Reproduce the items below verbatim, from their first line through the line containing "30: (191, 1325)", including both ends, and omit the pictures.
= Beginning of Section =
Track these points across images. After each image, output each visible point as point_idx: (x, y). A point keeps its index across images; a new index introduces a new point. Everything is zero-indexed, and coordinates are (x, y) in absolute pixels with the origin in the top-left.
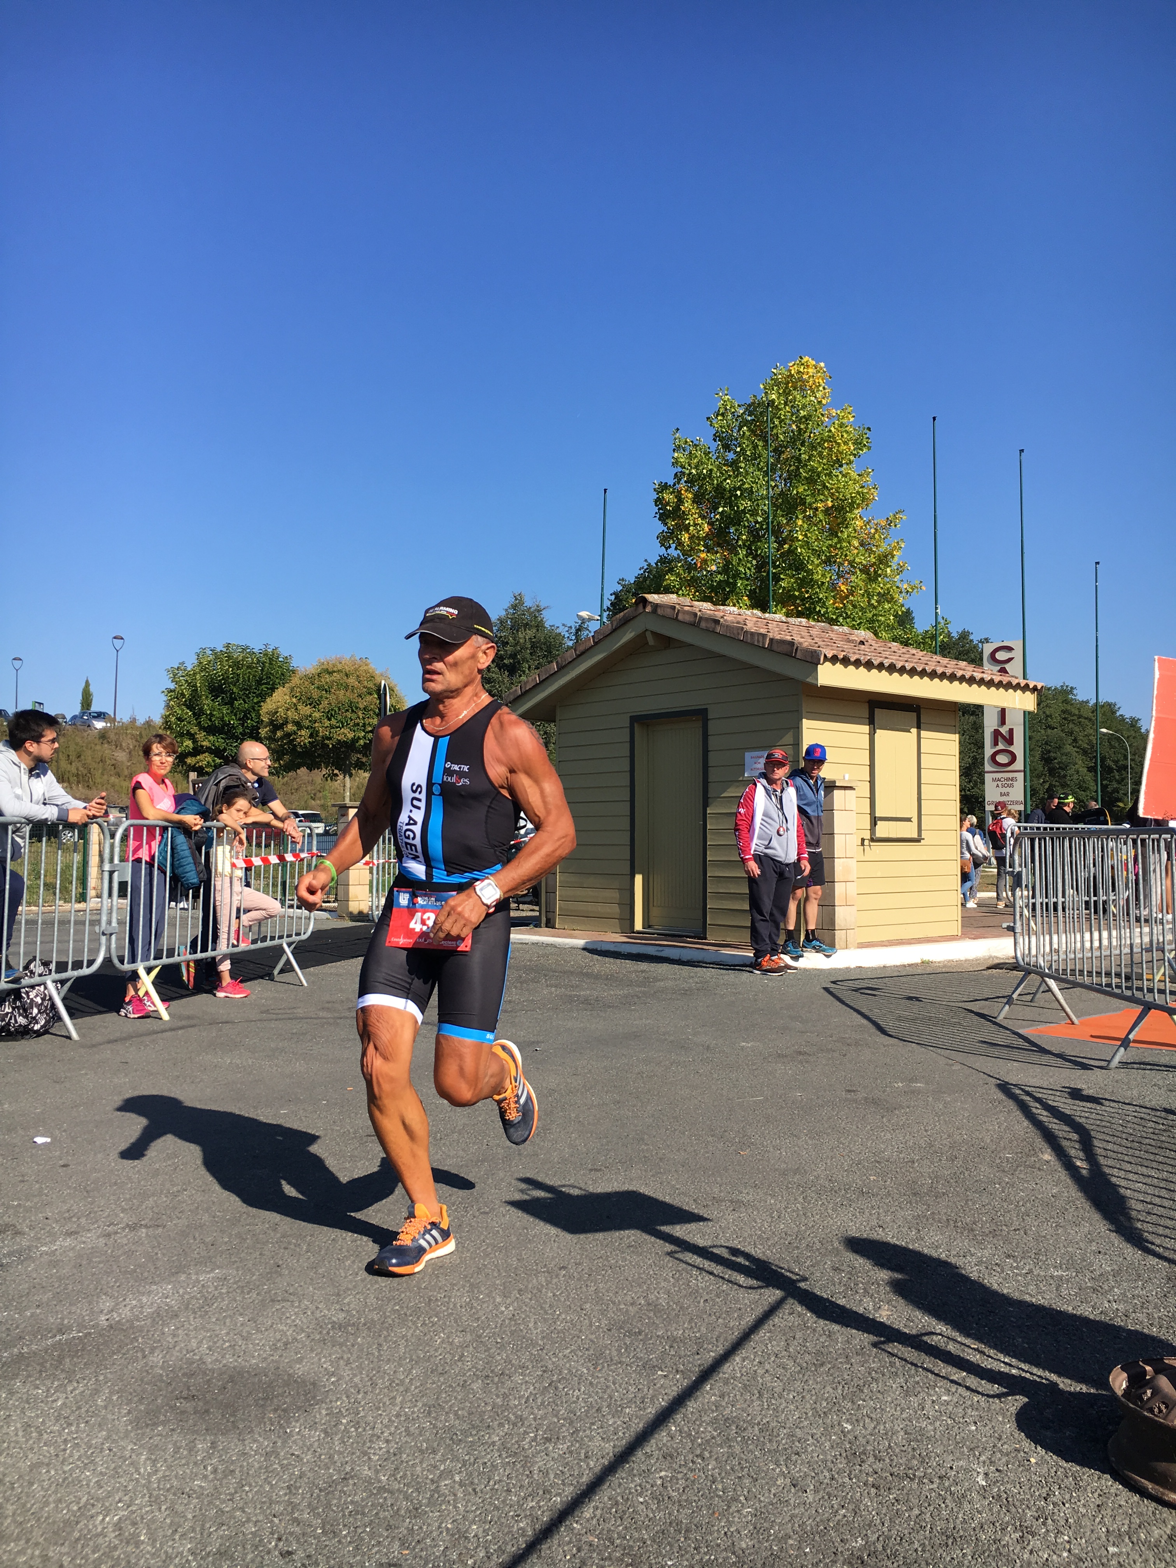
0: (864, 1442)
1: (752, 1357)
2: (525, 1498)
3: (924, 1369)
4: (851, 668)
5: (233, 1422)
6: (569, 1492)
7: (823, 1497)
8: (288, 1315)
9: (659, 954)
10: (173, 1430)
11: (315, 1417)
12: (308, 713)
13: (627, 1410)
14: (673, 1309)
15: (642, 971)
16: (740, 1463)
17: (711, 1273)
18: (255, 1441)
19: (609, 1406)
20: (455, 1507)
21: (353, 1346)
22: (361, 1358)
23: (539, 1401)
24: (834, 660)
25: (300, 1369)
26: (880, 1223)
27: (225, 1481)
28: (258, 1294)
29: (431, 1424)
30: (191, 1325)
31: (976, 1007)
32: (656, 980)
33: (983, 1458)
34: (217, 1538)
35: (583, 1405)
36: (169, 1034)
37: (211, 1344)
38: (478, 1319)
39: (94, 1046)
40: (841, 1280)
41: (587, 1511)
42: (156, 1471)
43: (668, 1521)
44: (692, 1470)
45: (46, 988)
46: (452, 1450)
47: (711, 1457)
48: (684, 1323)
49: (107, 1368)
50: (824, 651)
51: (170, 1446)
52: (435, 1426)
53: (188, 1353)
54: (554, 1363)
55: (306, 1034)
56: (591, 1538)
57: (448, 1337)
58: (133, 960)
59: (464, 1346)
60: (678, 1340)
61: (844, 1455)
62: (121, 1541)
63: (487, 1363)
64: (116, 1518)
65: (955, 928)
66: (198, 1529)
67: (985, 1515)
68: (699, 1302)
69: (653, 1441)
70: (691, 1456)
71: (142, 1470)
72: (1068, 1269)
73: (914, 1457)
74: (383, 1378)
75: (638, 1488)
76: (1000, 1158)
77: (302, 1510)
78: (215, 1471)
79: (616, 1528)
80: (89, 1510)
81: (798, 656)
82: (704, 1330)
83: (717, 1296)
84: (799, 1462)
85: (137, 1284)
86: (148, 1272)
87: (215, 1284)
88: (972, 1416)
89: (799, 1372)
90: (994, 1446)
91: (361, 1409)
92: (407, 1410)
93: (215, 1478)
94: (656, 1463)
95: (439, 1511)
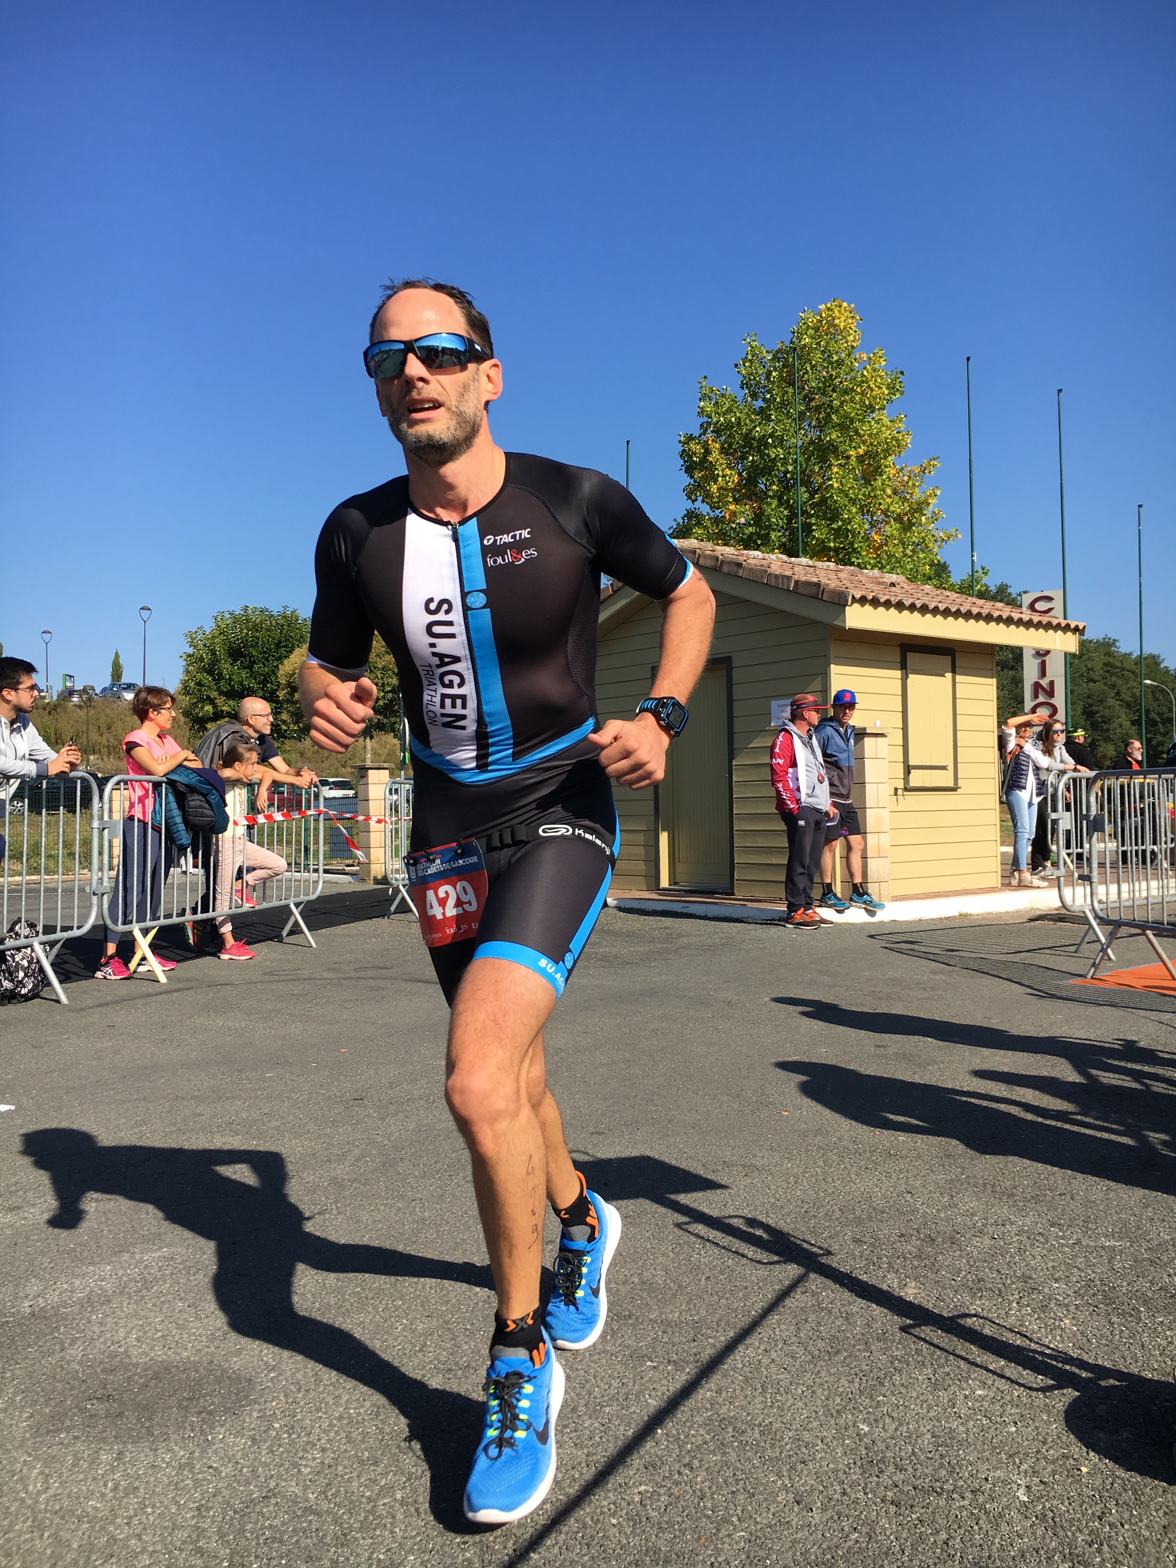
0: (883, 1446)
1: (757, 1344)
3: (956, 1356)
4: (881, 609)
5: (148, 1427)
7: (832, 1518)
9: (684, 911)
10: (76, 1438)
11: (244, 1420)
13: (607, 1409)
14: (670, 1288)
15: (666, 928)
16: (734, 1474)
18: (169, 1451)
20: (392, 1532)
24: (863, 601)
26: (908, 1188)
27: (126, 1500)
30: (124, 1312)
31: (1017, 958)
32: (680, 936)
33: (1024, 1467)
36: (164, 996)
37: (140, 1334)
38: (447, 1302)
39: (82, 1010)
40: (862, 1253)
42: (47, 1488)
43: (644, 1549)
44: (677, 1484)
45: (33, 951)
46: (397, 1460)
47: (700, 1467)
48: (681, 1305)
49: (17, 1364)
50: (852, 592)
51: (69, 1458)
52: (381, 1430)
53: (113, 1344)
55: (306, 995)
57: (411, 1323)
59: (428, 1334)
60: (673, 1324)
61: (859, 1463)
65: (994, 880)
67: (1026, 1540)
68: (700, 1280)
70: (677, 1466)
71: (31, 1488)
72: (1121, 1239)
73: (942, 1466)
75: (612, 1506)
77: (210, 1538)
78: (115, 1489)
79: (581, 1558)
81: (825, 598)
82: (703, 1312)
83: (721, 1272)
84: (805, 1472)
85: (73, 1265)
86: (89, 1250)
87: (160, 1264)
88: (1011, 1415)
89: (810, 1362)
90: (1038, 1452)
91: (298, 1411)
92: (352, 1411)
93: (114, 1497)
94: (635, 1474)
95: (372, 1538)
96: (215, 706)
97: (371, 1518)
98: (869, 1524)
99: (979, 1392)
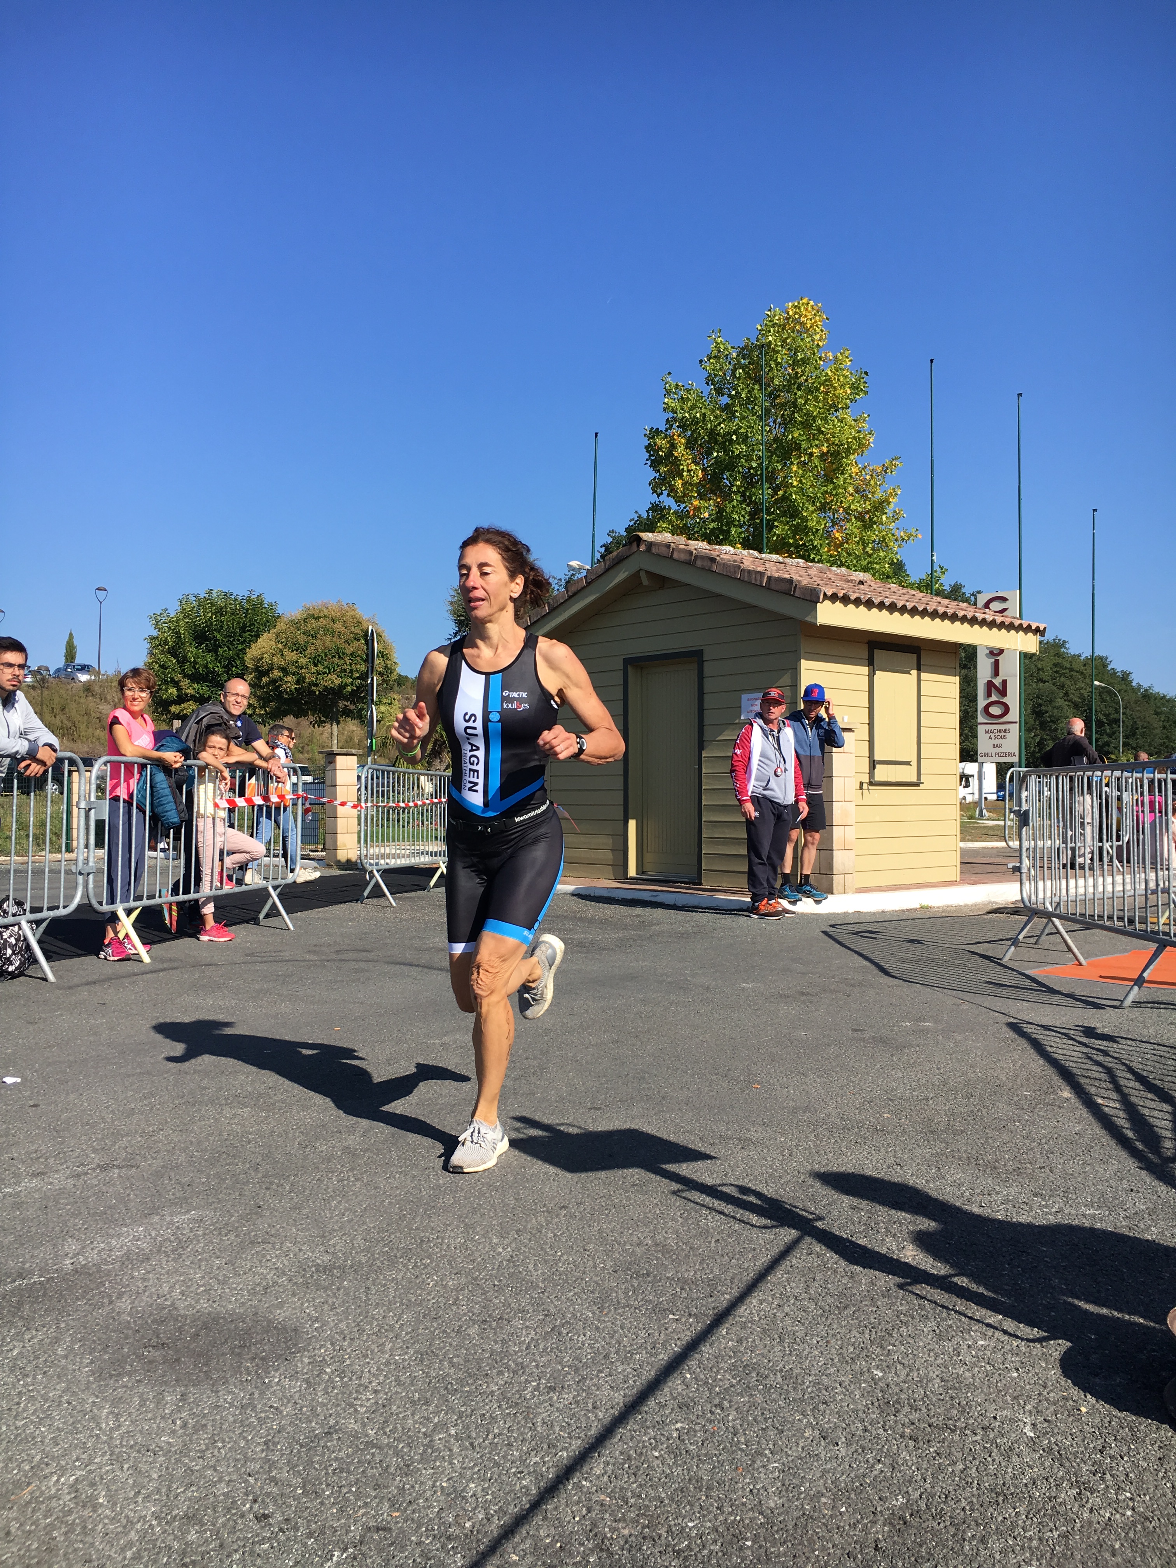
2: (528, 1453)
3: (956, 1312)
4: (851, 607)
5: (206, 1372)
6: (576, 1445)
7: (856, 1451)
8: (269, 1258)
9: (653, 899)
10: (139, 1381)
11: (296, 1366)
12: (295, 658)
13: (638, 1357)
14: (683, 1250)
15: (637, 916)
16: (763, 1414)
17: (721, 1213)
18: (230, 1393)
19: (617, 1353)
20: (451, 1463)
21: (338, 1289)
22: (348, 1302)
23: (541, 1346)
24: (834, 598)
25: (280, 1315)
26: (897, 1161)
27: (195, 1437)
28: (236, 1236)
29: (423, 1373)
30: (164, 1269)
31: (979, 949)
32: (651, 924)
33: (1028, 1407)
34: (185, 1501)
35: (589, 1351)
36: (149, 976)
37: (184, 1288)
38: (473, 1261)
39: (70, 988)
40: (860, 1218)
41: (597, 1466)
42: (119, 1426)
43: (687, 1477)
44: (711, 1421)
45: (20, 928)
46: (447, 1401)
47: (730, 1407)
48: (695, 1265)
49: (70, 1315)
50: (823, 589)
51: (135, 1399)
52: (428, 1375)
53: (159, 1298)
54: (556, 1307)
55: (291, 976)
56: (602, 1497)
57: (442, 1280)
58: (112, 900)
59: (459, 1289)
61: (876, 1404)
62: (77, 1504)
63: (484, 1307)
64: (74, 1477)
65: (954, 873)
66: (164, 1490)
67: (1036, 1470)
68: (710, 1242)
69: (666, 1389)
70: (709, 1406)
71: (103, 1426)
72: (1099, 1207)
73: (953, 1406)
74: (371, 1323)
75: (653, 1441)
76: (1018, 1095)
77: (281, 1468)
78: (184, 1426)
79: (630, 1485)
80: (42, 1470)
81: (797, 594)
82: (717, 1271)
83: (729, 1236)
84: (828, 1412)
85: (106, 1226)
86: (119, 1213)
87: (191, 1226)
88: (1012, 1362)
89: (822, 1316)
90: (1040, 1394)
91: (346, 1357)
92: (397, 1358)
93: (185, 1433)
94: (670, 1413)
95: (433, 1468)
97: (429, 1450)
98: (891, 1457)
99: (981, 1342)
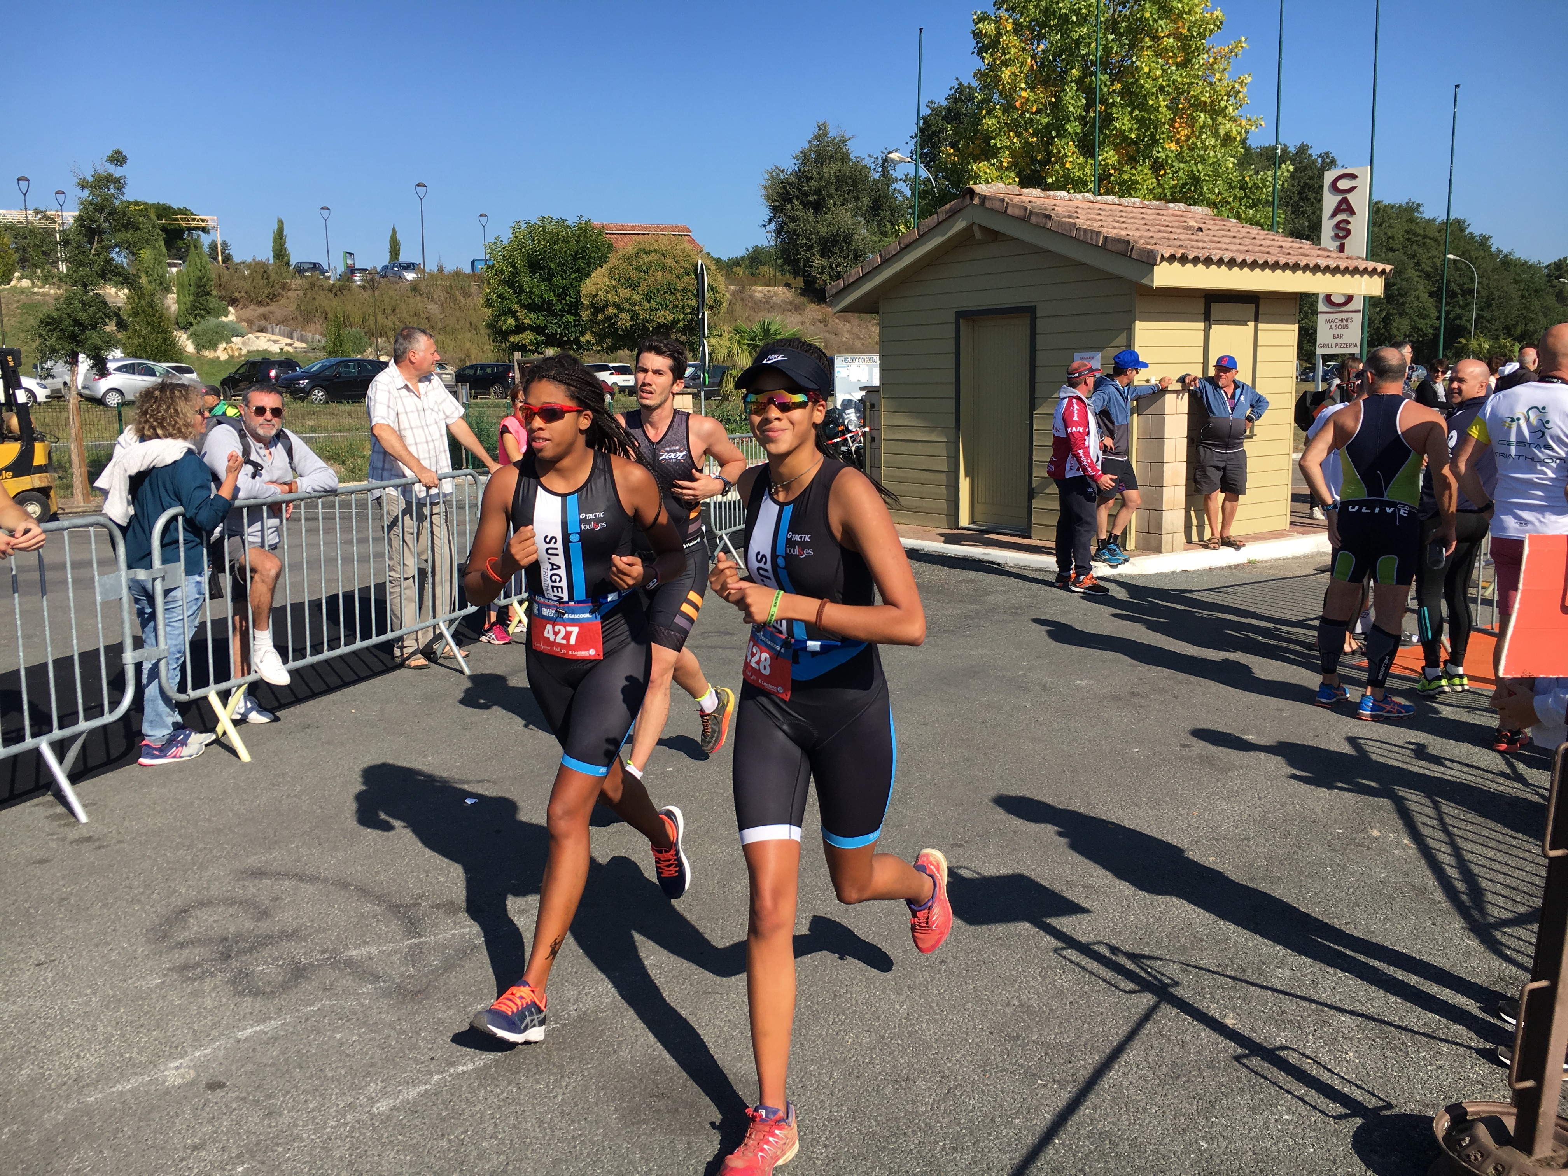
= End of Section =
◆ **ANSWER SPACE**:
Track these points across images. After each image, output each visible point as point_idx: (x, y). A point keeps its index across images; a new index introduces a new point. Everything is zero-indexed, and coordinates are (x, y) in absolute pixels with the origin in the top-left.
0: (864, 1442)
1: (752, 1357)
2: (525, 1498)
3: (924, 1369)
4: (851, 668)
5: (233, 1422)
6: (569, 1492)
7: (823, 1497)
8: (288, 1315)
9: (659, 954)
10: (173, 1430)
11: (315, 1417)
12: (308, 713)
13: (627, 1410)
14: (673, 1309)
15: (642, 971)
16: (740, 1463)
17: (711, 1273)
18: (255, 1441)
19: (609, 1406)
20: (455, 1507)
21: (353, 1346)
22: (361, 1358)
23: (539, 1401)
24: (834, 660)
25: (300, 1369)
26: (880, 1223)
27: (225, 1481)
28: (258, 1294)
29: (431, 1424)
30: (191, 1325)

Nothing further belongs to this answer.